NEW
STUDY SAYS
SMOKING IN MOVIES IS INCREASING,
IN CONTRAST TO REAL SMOKING RATES
Press release of March 2, 1998
From: Professor Stan Glantz, University of California
at San Francisco, Press office
Advocates can call to request an e-mailed copy of the
study.
Contact: Jeffrey Norris or Alice Trinkl, News
Director
Tel: (415) 476-2557
The incidence of smoking in top-grossing movies has
increased during the 1990s, and dramatically exceeds real
smoking rates, according to a new study led by a
prominent tobacco researcher from the University of
California San Francisco.
After declining over three decades, smoking in movies has returned
to levels comparable to those observed in the 1960s before the issuance
of the first Surgeon General's report on smoking and health in 1964,
according to Stanton A. Glantz, Ph.D., a professor of medicine at
UCSF with the Institute for Health Policy Studies and the Division
of Cardiology.
The report by Glantz and Theresa F. Stockwell, who
conducted the research as part of a master's degree
project, appears in the new issue of Tobacco Control, a
scientific journal published by the British Medical
Association.

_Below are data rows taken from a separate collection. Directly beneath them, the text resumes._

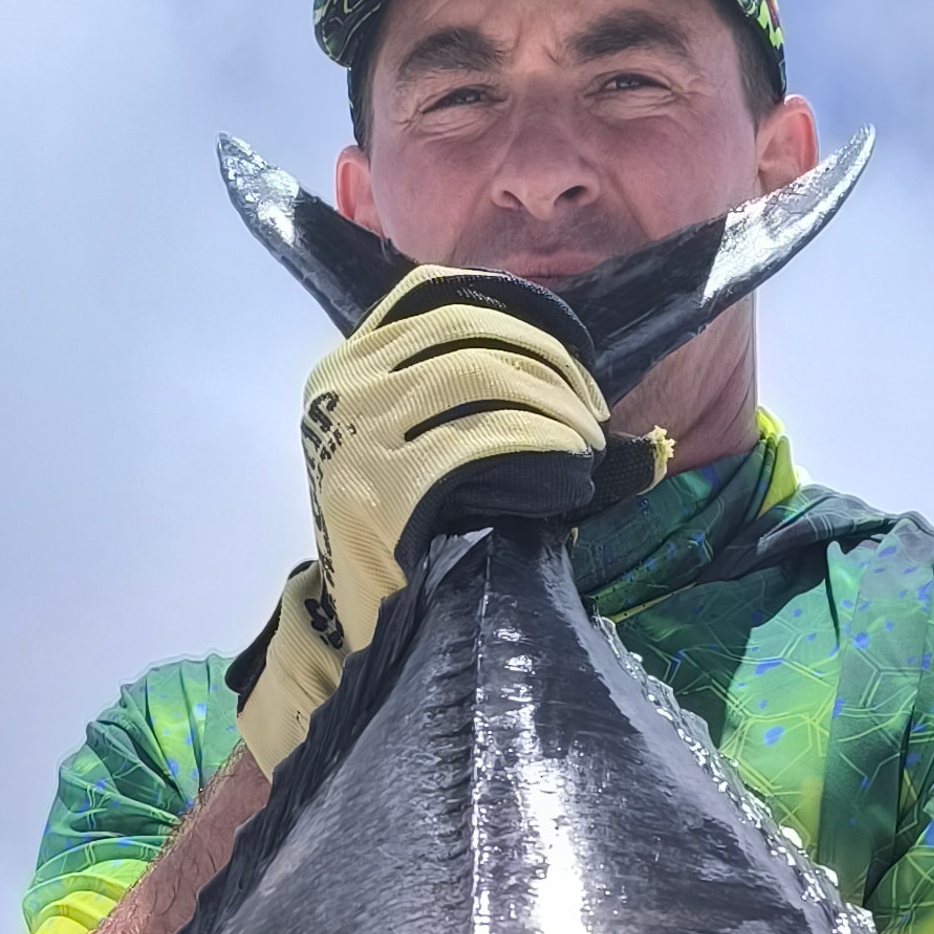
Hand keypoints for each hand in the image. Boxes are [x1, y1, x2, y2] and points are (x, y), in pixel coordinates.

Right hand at [232, 270, 622, 775]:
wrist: (371, 634)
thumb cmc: (410, 542)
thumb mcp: (415, 446)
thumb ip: (461, 394)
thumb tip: (564, 364)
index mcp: (345, 368)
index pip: (439, 299)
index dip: (518, 315)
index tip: (567, 355)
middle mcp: (340, 388)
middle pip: (470, 334)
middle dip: (551, 364)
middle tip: (593, 414)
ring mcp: (355, 435)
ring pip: (483, 376)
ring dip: (556, 407)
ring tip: (587, 447)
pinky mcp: (383, 486)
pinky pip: (484, 436)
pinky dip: (542, 445)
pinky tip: (570, 472)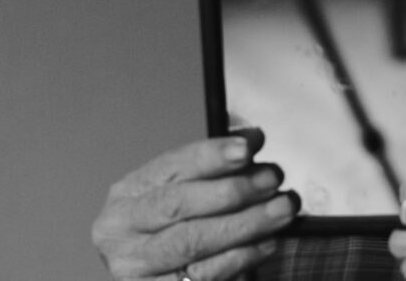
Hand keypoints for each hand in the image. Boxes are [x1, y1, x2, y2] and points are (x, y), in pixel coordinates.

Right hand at [91, 130, 298, 279]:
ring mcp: (136, 268)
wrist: (161, 278)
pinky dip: (241, 257)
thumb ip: (222, 165)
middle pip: (178, 205)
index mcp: (129, 193)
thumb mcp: (192, 190)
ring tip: (282, 209)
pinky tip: (268, 242)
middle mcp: (122, 230)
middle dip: (232, 190)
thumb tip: (253, 138)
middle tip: (272, 179)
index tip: (247, 148)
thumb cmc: (179, 227)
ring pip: (193, 242)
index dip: (210, 156)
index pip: (170, 167)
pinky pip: (204, 276)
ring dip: (246, 224)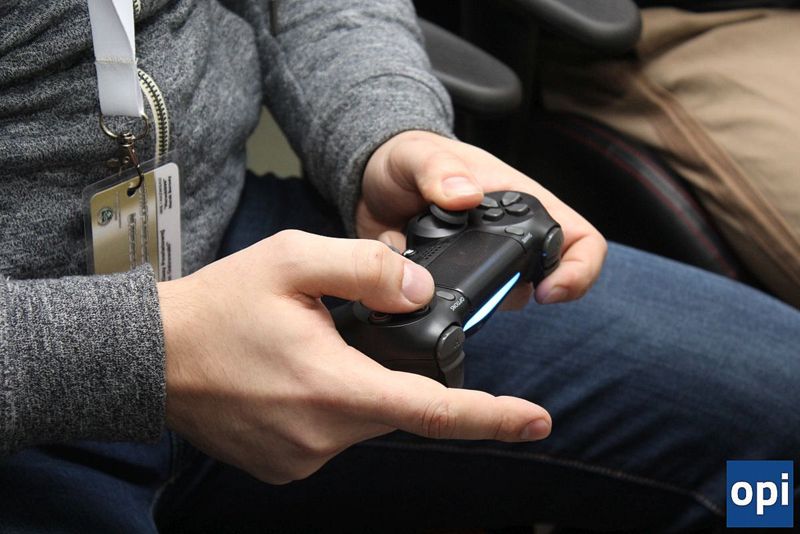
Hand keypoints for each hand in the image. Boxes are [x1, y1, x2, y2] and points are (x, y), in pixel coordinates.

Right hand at [159, 230, 551, 483]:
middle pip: (396, 403)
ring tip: (302, 349)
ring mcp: (302, 459)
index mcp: (333, 387)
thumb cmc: (217, 306)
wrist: (151, 356)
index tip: (536, 421)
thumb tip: (420, 290)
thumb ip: (365, 268)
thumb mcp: (293, 260)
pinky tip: (291, 375)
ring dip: (354, 381)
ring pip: (364, 416)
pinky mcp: (285, 466)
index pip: (432, 411)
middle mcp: (322, 436)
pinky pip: (333, 432)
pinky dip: (331, 401)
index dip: (492, 418)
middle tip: (338, 330)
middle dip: (388, 365)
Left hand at [358, 131, 606, 305]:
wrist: (369, 180)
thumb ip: (438, 171)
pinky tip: (414, 283)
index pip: (580, 240)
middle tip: (479, 291)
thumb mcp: (417, 155)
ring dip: (474, 300)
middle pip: (544, 280)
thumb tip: (466, 196)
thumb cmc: (408, 158)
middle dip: (514, 292)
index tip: (547, 292)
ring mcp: (483, 263)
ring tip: (435, 277)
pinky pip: (461, 308)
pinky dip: (439, 302)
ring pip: (503, 300)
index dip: (578, 271)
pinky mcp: (454, 282)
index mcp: (518, 202)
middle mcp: (509, 237)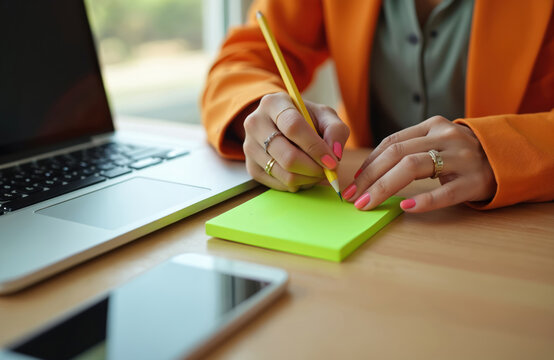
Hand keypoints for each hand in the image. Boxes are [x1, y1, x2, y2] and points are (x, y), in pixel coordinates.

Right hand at [242, 92, 349, 191]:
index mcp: (272, 103)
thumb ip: (336, 130)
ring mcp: (250, 147)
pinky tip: (304, 174)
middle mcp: (255, 124)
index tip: (332, 161)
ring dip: (308, 178)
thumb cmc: (304, 119)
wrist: (278, 125)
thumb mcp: (324, 115)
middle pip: (288, 156)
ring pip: (284, 174)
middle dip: (314, 168)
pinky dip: (298, 184)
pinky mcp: (251, 167)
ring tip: (318, 171)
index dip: (315, 147)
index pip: (293, 127)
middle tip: (328, 170)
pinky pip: (279, 184)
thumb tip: (335, 153)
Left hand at [342, 116, 496, 211]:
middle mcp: (445, 137)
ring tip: (367, 204)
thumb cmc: (461, 155)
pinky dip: (423, 200)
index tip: (353, 182)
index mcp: (432, 126)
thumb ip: (409, 149)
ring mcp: (461, 158)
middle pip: (396, 155)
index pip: (391, 143)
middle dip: (369, 177)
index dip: (368, 164)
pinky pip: (444, 192)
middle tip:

The presentation of smoking in films remains
pro-tobacco, according to Stockwell and Glantz, with only
14 percent of tobacco screen-time presenting adverse
social or health effects of tobacco use.
The researchers found that in movies from the 1960s,
tobacco was used about once for every five minutes of
film time. In films from the 1970s and 1980s,
tobacco was used about once every 10 to 15 minutes, but
in movies from the 1990s, tobacco was used an average of
every three to five minutes, according to the
researchers.
"The use of tobacco in films is increasing and is reinforcing
misleading images that present smoking as a widespread and socially
desirable activity," according to Glantz and Stockwell.
"These portrayals may encourage teenagers -- the major movie
audience -- to smoke. "Films continue to present the smoker as
one who is typically white, male, middle class, successful and attractive,
a movie hero who takes smoking for granted," the researchers
report. "As in tobacco advertising, tobacco use in the
movies is associated with youthful vigor, good health, good looks,
and personal and professional acceptance.

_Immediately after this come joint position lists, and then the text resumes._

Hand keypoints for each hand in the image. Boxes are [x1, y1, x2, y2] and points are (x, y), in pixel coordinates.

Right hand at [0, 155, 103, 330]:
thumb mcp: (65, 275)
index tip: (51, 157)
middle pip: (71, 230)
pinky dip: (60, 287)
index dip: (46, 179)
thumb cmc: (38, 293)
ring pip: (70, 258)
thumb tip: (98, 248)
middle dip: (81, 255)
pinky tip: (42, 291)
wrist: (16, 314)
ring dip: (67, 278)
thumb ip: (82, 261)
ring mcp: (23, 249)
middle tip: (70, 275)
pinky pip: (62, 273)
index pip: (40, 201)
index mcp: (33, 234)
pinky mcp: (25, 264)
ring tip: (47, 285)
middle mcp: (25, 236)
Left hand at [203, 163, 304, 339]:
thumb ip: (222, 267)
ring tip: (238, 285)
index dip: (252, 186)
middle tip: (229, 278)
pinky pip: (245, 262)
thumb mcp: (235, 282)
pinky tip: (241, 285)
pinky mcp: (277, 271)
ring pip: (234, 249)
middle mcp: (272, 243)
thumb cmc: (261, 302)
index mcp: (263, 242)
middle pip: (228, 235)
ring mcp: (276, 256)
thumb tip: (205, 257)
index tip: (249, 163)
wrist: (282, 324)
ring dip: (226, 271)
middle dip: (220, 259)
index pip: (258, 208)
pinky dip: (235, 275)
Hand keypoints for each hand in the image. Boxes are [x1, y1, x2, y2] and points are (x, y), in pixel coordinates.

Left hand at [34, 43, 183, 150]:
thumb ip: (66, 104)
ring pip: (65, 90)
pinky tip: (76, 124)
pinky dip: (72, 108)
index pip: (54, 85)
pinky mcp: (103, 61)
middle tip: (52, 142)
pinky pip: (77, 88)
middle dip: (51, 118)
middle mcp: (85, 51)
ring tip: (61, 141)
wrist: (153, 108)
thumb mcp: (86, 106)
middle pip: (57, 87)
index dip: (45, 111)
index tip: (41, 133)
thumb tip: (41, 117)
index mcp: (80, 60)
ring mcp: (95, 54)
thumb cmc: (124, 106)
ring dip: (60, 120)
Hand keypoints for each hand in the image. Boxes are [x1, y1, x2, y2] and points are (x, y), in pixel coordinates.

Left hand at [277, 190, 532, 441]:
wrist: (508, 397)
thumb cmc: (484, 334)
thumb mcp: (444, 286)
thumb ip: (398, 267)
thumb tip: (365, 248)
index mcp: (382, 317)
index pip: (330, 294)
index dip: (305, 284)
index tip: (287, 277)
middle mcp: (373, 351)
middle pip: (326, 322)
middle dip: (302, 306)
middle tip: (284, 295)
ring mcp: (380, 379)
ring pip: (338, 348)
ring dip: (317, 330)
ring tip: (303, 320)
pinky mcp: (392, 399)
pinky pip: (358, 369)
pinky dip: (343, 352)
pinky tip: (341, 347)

"Portrayals of tobacco use, whether in a positive or
negative context, lead to changes in attitudes that
predispose children to smoking. In an era in which
the tobacco industry is finding traditional advertising
media increasingly restricted, the appearance of tobacco
use in motion pictures is an important mechanism to
promote and reinforce tobacco use, particularly among
young people," they report.
To conduct the study, Glantz and Stockwell randomly selected for analysis
five films from among the 20 leading moneymakers for each year from
1990 to 1996. In the movies sampled, 57 percent of leading characters
smoked, compared to just 14 percent of similar people in the general
population. In the films from 1991 through 1996, 80 percent of the
male leads smoked.
In an earlier study Glantz analyzed two films from
among the 20 most popular films every year for the years
1960 through 1990. After comparing the two studies
the researchers concluded that the socioeconomic status
of smokers in movies has increased dramatically during
the 1990s compared to earlier decades, despite the fact
that smoking in real life is more common among lower
social classes.
Among characters who smoked, 55 percent were from a lower
socioeconomic class in the randomly selected movies from
the 1960s, compared to 54 percent in the 1970s, 58
percent in the 1980s, and just 21 percent in the
1990s. The percentage of movie smokers who were
middle class was 19 percent in 1960s movies, 25 percent
in 1970s movies, 25 percent in 1980 movies, but jumped to
49 percent in 1990s movies. The percentage of upper
class smokers in the sampled movies was 26 percent in the
1960s, 21 percent in the 1970s, 17 percent in the 1980s,
and rose to 30 percent in the 1990s.
The reason for the increasing incidence of smoking in
films is not clear, Glantz says.
During the 1980s, the tobacco industry was paying
substantial fees for product placement, Glantz and
Stockwell point out, but the Tobacco Institute claims
that payment for specific brand placement in films has
ended. Glantz and Stockwell found that brand
identification decreased during the 1990s.
Glantz and Stockwell argue that strong anti-tobacco
advertisements should be aired by movie theaters prior to
the screening of any film that portrays smoking, and that
movie producers should require everyone connected to the
making of a film to certify that they are not receiving
money or gifts for the use of tobacco in films.